The worst scenario is when I ask "How long has this been going on for?" and the answer is "Oh, a long time." This doesn't help me as 'a long time' can mean a few days to a year, depending on the patient. I rather you say "let me think" rather than "a long time".

The above situation is why general practitioners are taught to think about "RICE":

Reason: why they have come to consult their doctor. This could be a particular symptom or a fear of a certain disease
Idea: what they think might cause their symptom or problem.
Concerns: what are they worried about. This could be a particular disease or be more social / psychological.
Expectations: how they (the patients) want us (the doctors) to help them, either through reassurance, treatment or investigations.
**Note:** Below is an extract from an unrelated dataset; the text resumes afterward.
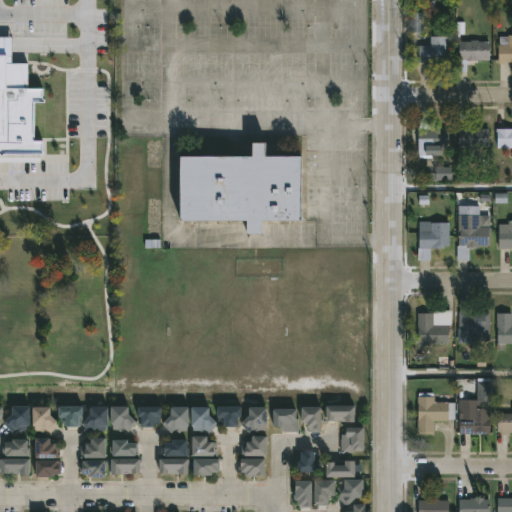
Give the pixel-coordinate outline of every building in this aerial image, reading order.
[(423,33),(423,15),(411,15),(411,33),(423,33)] [(88,42),(88,20),(56,20),(55,42),(88,42)] [(511,62),(500,62),(497,62),(498,37),(507,37),(507,34),(511,34),(511,62)] [(447,36),(447,57),(442,57),(442,62),(416,61),(417,37),(425,38),(425,45),(428,45),(429,35),(447,36)] [(477,39),(477,40),(488,40),(488,59),(458,60),(457,40),(477,39)] [(424,120),(424,123),(431,123),(431,127),(447,128),(446,146),(436,146),(436,154),(415,155),(417,117),(424,117),(424,120)] [(511,156),(511,147),(495,147),(495,128),(511,126),(511,156)] [(478,127),(478,128),(488,128),(488,147),(457,147),(457,128),(478,127)] [(276,149),(276,155),(312,155),(312,219),(271,219),(271,232),(256,232),(256,219),(190,219),(191,155),(262,155),(262,141),(276,141),(276,149)] [(478,206),(478,226),(489,226),(489,245),(467,248),(468,260),(455,260),(455,245),(457,245),(456,205),(478,205),(478,206)] [(501,248),(497,248),(497,224),(507,224),(507,220),(511,220),(511,245),(509,246),(509,248),(501,248)] [(420,260),(416,260),(418,222),(448,222),(448,247),(429,248),(428,260),(420,260)] [(471,301),(471,312),(488,311),(488,340),(469,341),(468,330),(457,330),(456,311),(459,311),(458,299),(471,299),(471,301)] [(417,346),(416,313),(431,312),(431,310),(450,309),(450,325),(447,325),(447,345),(417,346)] [(510,313),(510,325),(511,325),(511,344),(504,344),(504,351),(495,350),(495,312),(510,313)] [(432,394),(432,396),(434,396),(434,401),(455,402),(454,419),(448,419),(448,420),(432,420),(432,434),(417,434),(418,392),(432,392),(432,394)] [(511,404),(511,434),(496,434),(496,414),(510,414),(510,404),(511,404)] [(360,406),(360,421),(339,421),(339,419),(331,419),(331,405),(360,406)] [(26,438),(18,438),(13,433),(14,432),(6,424),(15,415),(15,406),(34,406),(34,426),(31,426),(31,431),(26,431),(26,438)] [(81,416),(81,427),(66,427),(66,418),(60,418),(60,406),(84,406),(84,416),(81,416)] [(109,425),(109,430),(101,432),(98,429),(93,433),(85,424),(94,415),(94,406),(112,407),(112,425),(109,425)] [(137,425),(131,430),(128,428),(123,432),(121,429),(115,429),(115,406),(133,406),(133,415),(140,422),(137,425)] [(166,407),(165,417),(163,417),(163,424),(160,423),(159,426),(145,425),(145,417),(142,417),(142,406),(166,407)] [(246,407),(245,417),(243,417),(243,424),(239,424),(239,426),(225,426),(225,417),(221,417),(222,406),(246,407)] [(61,426),(53,434),(49,429),(46,434),(42,431),(38,431),(38,426),(36,426),(36,407),(55,407),(54,415),(63,424),(61,426)] [(190,425),(190,430),(182,432),(178,429),(174,433),(165,424),(175,415),(175,407),(192,407),(192,425),(190,425)] [(217,426),(211,432),(208,429),(204,433),(203,430),(196,430),(196,407),(214,407),(214,416),(220,423),(217,426)] [(268,425),(268,430),(260,432),(257,430),(252,433),(244,424),(253,415),(253,407),(271,407),(271,425),(268,425)] [(326,418),(326,433),(311,432),(311,423),(306,423),(306,408),(326,408),(326,418)] [(301,409),(301,419),(303,419),(303,432),(284,432),(284,428),(278,428),(278,409),(301,409)] [(459,434),(458,434),(458,409),(488,409),(488,434),(459,434)] [(359,452),(343,452),(344,434),(351,434),(351,428),(368,428),(368,450),(359,450),(359,452)] [(212,436),(212,442),(219,442),(218,456),(197,455),(197,436),(212,436)] [(271,455),(244,455),(244,442),(256,442),(256,436),(272,436),(272,455),(271,455)] [(61,446),(61,458),(39,457),(40,438),(59,439),(59,442),(61,442),(61,446)] [(109,440),(109,458),(83,457),(82,444),(95,443),(95,438),(110,438),(109,440)] [(31,439),(31,456),(7,456),(7,454),(4,454),(4,443),(16,442),(16,439),(31,439)] [(141,456),(112,456),(112,447),(117,447),(117,439),(133,440),(132,443),(141,443),(141,456)] [(191,442),(191,456),(164,455),(164,443),(176,443),(176,440),(191,440),(191,442)] [(319,451),(319,454),(321,454),(321,461),(325,461),(325,471),(303,472),(303,461),(306,461),(306,451),(319,451)] [(31,459),(31,474),(21,474),(21,470),(11,470),(11,474),(1,474),(1,459),(31,459)] [(121,473),(113,473),(113,459),(141,459),(141,473),(121,473)] [(176,474),(164,474),(164,459),(192,459),(192,474),(176,474)] [(203,475),(196,475),(196,459),(220,459),(220,472),(214,472),(214,475),(203,475)] [(269,459),(269,476),(251,476),(251,473),(240,471),(241,459),(269,459)] [(35,460),(63,461),(63,474),(55,474),(55,477),(40,477),(40,469),(35,469),(35,460)] [(109,461),(109,477),(92,477),(92,474),(83,474),(83,472),(81,472),(81,461),(109,461)] [(360,461),(359,478),(332,477),(332,462),(340,462),(340,465),(349,465),(349,461),(360,461)] [(367,480),(368,496),(360,497),(354,504),(352,502),(349,506),(339,496),(343,492),(340,489),(340,481),(349,482),(349,479),(367,480)] [(316,481),(316,506),(303,506),(303,501),(300,501),(300,499),(296,499),(295,489),(300,489),(300,481),(316,481)] [(320,505),(319,505),(319,481),(339,481),(339,495),(332,495),(331,505),(320,505)] [(511,511),(496,511),(496,497),(511,497),(511,511)] [(483,498),(483,500),(488,500),(487,511),(457,511),(457,499),(483,498)] [(438,499),(448,500),(447,511),(416,511),(416,500),(438,499)]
All that I am saying is get to the point and answer the questions relevantly. If you do this with your doctor, you can probably cut down any time wasted and the consultation will be more efficient. You will have more time to spend doing what you want instead of waiting in a clinic seeing a doctor.

3. Lists
Do not bring a list. Do not refer to a list. Do not say you have forgotten your list. Do not mention the word, list, in a doctor’s surgery. If you have a catalogue of ailments requiring them to be listed, you should probably be seeing a psychiatrist rather than a GP. If you are unable to remember your symptoms and have to write them down, they are unlikely to be of great significance.
I don't mind if a patient makes a list, as long as there aren't too many items on the lists. A list allows the patient to remember what he/she has come for and gives the doctor a framework to deal with. I rather have a patient come to me with the phrase, "I have three problems I want to see you about today" rather than a patient who says, after I spent a lot of time sorting out his/her first problem, "Another thing, I want you to take a look at this..."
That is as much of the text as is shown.